Architecture Diagram

┌─────────────────────────────────────────────────────────────┐
│              Scaling Strategies                             │
├─────────────────────────────────────────────────────────────┤
│                                                             │
│  Horizontal Scaling:                                        │
│  - Add more nodes to Kafka cluster                         │
│  - Add more Spark executors                                │
│  - Add more Snowflake warehouses                           │
│                                                             │
│  Vertical Scaling:                                          │
│  - Upgrade instance types                                  │
│  - Increase memory/CPU                                     │
│                                                             │
│  Caching:                                                   │
│  - Redis for real-time features                            │
│  - Snowflake result cache                                  │
│  - CDN for static assets                                   │
│                                                             │
│  Partitioning:                                              │
│  - Partition data by date                                  │
│  - Partition by region                                     │
│  - Partition by user                                       │
│                                                             │
└─────────────────────────────────────────────────────────────┘

Cost Estimation

Architecture Diagram

┌─────────────────────────────────────────────────────────────┐
│              Cost Estimation                                │
├─────────────────────────────────────────────────────────────┤
│                                                             │
│  Storage (10TB/day × 3 years):                             │
│  - S3: 10TB × 365 × 3 × $0.023 = $25,287/year            │
│  - Delta Lake metadata: $5,000/year                        │
│  - Total: $30,287/year                                     │
│                                                             │
│  Compute:                                                   │
│  - Kafka: 3 nodes × $500/month × 12 = $18,000/year        │
│  - Spark: 10 nodes × $1,000/month × 12 = $120,000/year    │
│  - Snowflake: $200,000/year                                │
│  - Redis: $30,000/year                                     │
│  - Total: $368,000/year                                    │
│                                                             │
│  Other:                                                     │
│  - Airflow: $20,000/year                                   │
│  - Monitoring: $10,000/year                                │
│  - Total: $30,000/year                                     │
│                                                             │
│  Grand Total: $428,287/year                                │
│                                                             │
└─────────────────────────────────────────────────────────────┘

💡

Production Tip: Always start with a simpler architecture and iterate. Don't over-engineer from day one. Use managed services (Kafka, Snowflake) to reduce operational overhead. Focus on business value, not technology.

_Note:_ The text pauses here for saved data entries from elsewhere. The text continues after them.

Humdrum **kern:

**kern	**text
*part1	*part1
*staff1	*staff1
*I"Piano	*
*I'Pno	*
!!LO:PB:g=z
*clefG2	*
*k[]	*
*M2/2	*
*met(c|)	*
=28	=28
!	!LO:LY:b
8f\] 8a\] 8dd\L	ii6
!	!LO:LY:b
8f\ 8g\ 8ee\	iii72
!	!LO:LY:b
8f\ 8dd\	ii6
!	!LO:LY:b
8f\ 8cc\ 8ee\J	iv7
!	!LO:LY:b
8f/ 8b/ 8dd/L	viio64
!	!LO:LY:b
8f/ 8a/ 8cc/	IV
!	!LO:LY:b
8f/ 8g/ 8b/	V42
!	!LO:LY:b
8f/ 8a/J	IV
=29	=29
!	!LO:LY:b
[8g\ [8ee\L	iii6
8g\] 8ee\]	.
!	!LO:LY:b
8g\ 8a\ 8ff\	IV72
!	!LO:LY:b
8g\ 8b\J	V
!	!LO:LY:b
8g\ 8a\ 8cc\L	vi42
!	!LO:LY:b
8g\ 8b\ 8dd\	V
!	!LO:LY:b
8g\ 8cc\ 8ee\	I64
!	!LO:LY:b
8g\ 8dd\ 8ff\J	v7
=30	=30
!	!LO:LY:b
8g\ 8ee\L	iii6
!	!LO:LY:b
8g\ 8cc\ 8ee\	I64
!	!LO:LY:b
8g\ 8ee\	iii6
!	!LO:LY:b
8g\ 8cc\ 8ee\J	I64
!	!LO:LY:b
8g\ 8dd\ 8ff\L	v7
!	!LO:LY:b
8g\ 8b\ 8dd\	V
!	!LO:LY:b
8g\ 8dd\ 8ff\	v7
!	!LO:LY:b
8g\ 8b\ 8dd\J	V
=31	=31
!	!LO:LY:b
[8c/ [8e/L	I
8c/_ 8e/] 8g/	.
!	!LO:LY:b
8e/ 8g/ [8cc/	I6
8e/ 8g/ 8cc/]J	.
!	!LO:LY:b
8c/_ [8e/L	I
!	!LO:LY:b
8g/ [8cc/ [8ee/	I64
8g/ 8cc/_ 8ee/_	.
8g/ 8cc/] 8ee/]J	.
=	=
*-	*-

Common Follow-Up Questions

Q1: How do you handle data quality?

# Data quality checks
def validate_data_quality(df, rules):
    """Validate data quality"""
    for column, rule in rules.items():
        violations = df.filter(~rule(F.col(column))).count()
        if violations > 0:
            raise ValueError(f"Quality check failed for {column}")
    return True

# Use dbt tests
# models/marts/_marts__models.yml
"""
- name: fct_orders
  tests:
    - unique
    - not_null
    - dbt_utils.accepted_range:
        min_value: 0
"""

Q2: How do you handle disaster recovery?

# Cross-region replication
def replicate_to_dr_region(source_region, dr_region):
    """Replicate data to DR region"""
    
    # Replicate S3
    aws s3 sync s3://source-bucket s3://dr-bucket --source-region us-east-1 --region us-west-2
    
    # Replicate Snowflake
    # Use Snowflake replication

Q3: How do you monitor the platform?

# Monitoring stack
- Prometheus: Metrics collection
- Grafana: Dashboards
- AlertManager: Alerting
- ELK: Logging

# Key metrics
- Kafka lag
- Spark job duration
- Snowflake query performance
- API latency
- Error rates

Q4: How do you handle security?

# Security measures
- Encryption at rest (S3, Snowflake)
- Encryption in transit (TLS)
- IAM roles and policies
- VPC and security groups
- Data masking for PII
- Audit logging

⚠️

Critical Consideration: Data platform design is about tradeoffs. There's no perfect architecture. Focus on your specific requirements, constraints, and team capabilities. Start simple, measure, and iterate.

Company-Specific Tips

Google Interview Tips

Discuss BigQuery for analytics
Explain Dataflow for stream processing
Mention Cloud Storage for data lake
Talk about Vertex AI for ML

Netflix Interview Tips

Focus on multi-region architecture
Explain cost optimization strategies
Mention real-time personalization
Talk about data mesh implementation

Uber Interview Tips

Discuss real-time ride matching
Explain geospatial data processing
Mention ML for dynamic pricing
Talk about multi-tenant platforms

ℹ️

Final Takeaway: Data platform design is a complex system design problem. Start with requirements, design high-level architecture, then dive into details. Always consider tradeoffs, scalability, and cost. Remember: the best architecture is the one that meets your specific needs.